Os chineses não são ideologicamente imperialistas, como era a União Soviética. Eles vão continuar se expandindo na África, e mesmo no Brasil, onde já são um parceiro comercial de primeira grandeza, mas a expansão não tem caráter ideológico. Os chineses não estão interessados em promover o comunismo, que não existe mais nem na própria China. Eles são da iniciativa privada, do livre empreendedorismo. Quem se preocupa com a China no sentido expansionista são os vizinhos asiáticos — os japoneses, os filipino; os viemamitas, os sul-coreanos. Mas para eles, a presença dos Estados Unidos no Pacífico é uma força estabilizadora. Os chineses reconhecem isso.
Apesar da China, a democracia é uma ideia vitoriosa no mundo de hoje. No mesmo momento, só se fala em declínio dos Estados Unidos. É um paradoxo?

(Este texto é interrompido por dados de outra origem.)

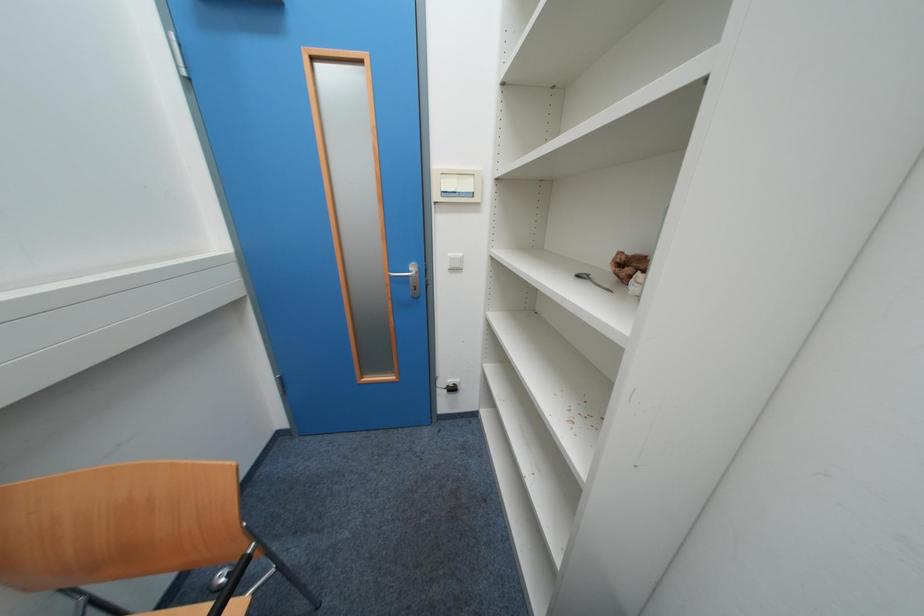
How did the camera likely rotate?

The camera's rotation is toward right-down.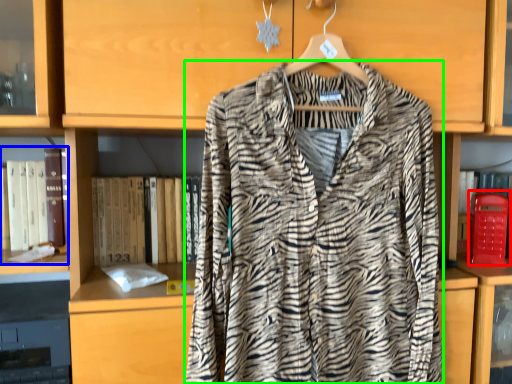
Question: Which object is the closest to the phone box (highlighted by a red box)? Choose among these: book (highlighted by a blue box) or fancy dress (highlighted by a green box).

Choices:
 (A) book
 (B) fancy dress

Answer: (B)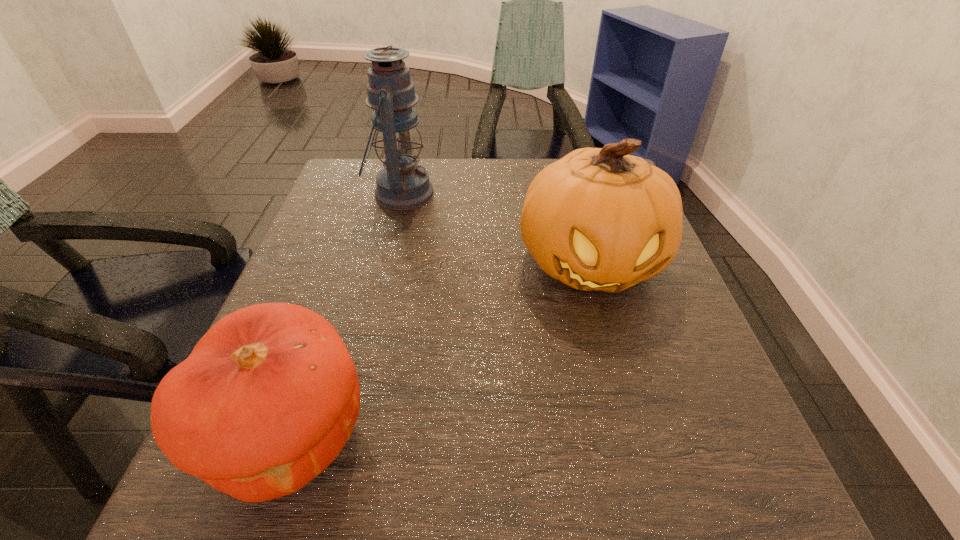
Identify the location of lantern. This screenshot has height=540, width=960. (402, 185).

At what (x,y) coordinates should I click in order to perform the action: click on the farthest object. Please return your answer as a coordinate pair (x, y). The height and width of the screenshot is (540, 960). Looking at the image, I should click on (402, 185).

The image size is (960, 540). What are the coordinates of `the second tallest object` in the screenshot? It's located at (598, 219).

You are a GUI agent. You are given a task and a screenshot of the screen. Output one action in this format:
    pyautogui.click(x=<x>, y=<y>)
    Task: Click on the right pumpkin
    This screenshot has width=960, height=540.
    Given the screenshot: What is the action you would take?
    click(x=598, y=219)

The image size is (960, 540). What are the coordinates of `the left pumpkin` in the screenshot? It's located at (269, 396).

This screenshot has height=540, width=960. What are the coordinates of `the shortest object` in the screenshot? It's located at (269, 396).

This screenshot has width=960, height=540. In order to click on vacant space located on the front-facing side of the tallest object in this screenshot , I will do `click(587, 194)`.

Where is `vacant space located 0.210m on the front face of the farther pumpkin`? vacant space located 0.210m on the front face of the farther pumpkin is located at coordinates (636, 428).

Identify the location of vacant space located 0.250m on the back of the nearer pumpkin. (348, 264).

Find the location of a particular element. The height and width of the screenshot is (540, 960). object that is at the far edge is located at coordinates (402, 185).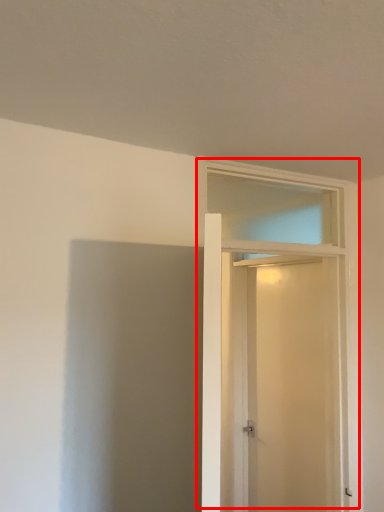
Question: Considering the relative positions of door (annotated by the red box) and screen door in the image provided, where is door (annotated by the red box) located with respect to the staircase?

Choices:
 (A) right
 (B) left

Answer: (B)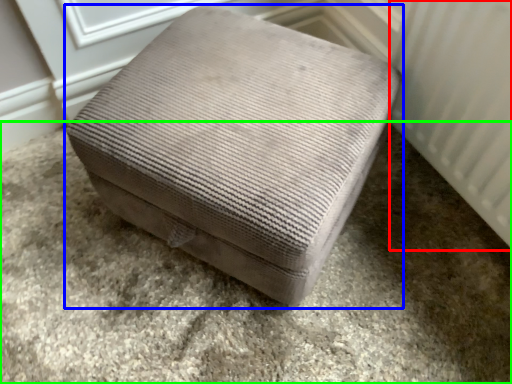
Question: Based on their relative distances, which object is nearer to radiator (highlighted by a red box)? Choose from furniture (highlighted by a blue box) and concrete (highlighted by a green box).

Choices:
 (A) furniture
 (B) concrete

Answer: (A)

Com a ascensão de outros países, a posição relativa dos Estados Unidos obviamente será reduzida. O crescimento do Brasil como força principal na América do Sul, por exemplo, impede o governo americano de agir como antes na região. Mas não vejo um paradoxo. Primeiro, porque nem todos concordam com a premissa de que os Estados Unidos estejam em declínio. Segundo, porque a popularização da democracia se encaixa à perfeição na psique americana. Ninguém diz que os Estados Unidos têm algo a ver com a Primavera Árabe, mas vale a ideia de que, com a mobilização democrática, os árabes estão nos copiando. Quando Ronald Reagan dizia "todo mundo quer ser livre", ele estava querendo dizer "todo mundo quer ser igual a nós".
O senhor acredita na teoria do "excepcionalismo americano", segundo a qual os americanos são um povo especial com uma missão especial?
É uma teoria controvertida hoje, mas boa parte da nossa história é permeada pela noção de que temos a missão especial de levar democracia ao mundo. Quando John Winthrop, a bordo do navio que aportou em Massachusetts em 1630, fez o célebre discurso, um sermão na verdade, dizendo que seríamos "uma cidade no alto da colina", ele estava se referindo à religião. A "cidade no alto da colina" era a imagem para ilustrar que seríamos um modelo de cristianismo reformado. Winthrop não estava pensando em democracia. Mas os americanos tomaram o sermão como manifesto democrático e, ao longo da história, têm visto a si mesmos como modelo de democracia e com a missão de promovê-la. Na guerra civil, no famoso discurso de Gettysburg, em 1863, Lincoln expressou o sentimento de que éramos a última esperança do mundo. Ele estava certo. A monarquia predominava. As revoluções de 1848 tinham fracassado. A Revolução Francesa estava liquidada. Napoleão III era o imperador. A América era uma república isolada, em urn mundo de governos autoritários. Tenho simpatia por quem acredita na missão democrática, mas não com o envio de tropas, como fizemos no Iraque. Fui e sou contra. O Iraque é um desastre absoluto.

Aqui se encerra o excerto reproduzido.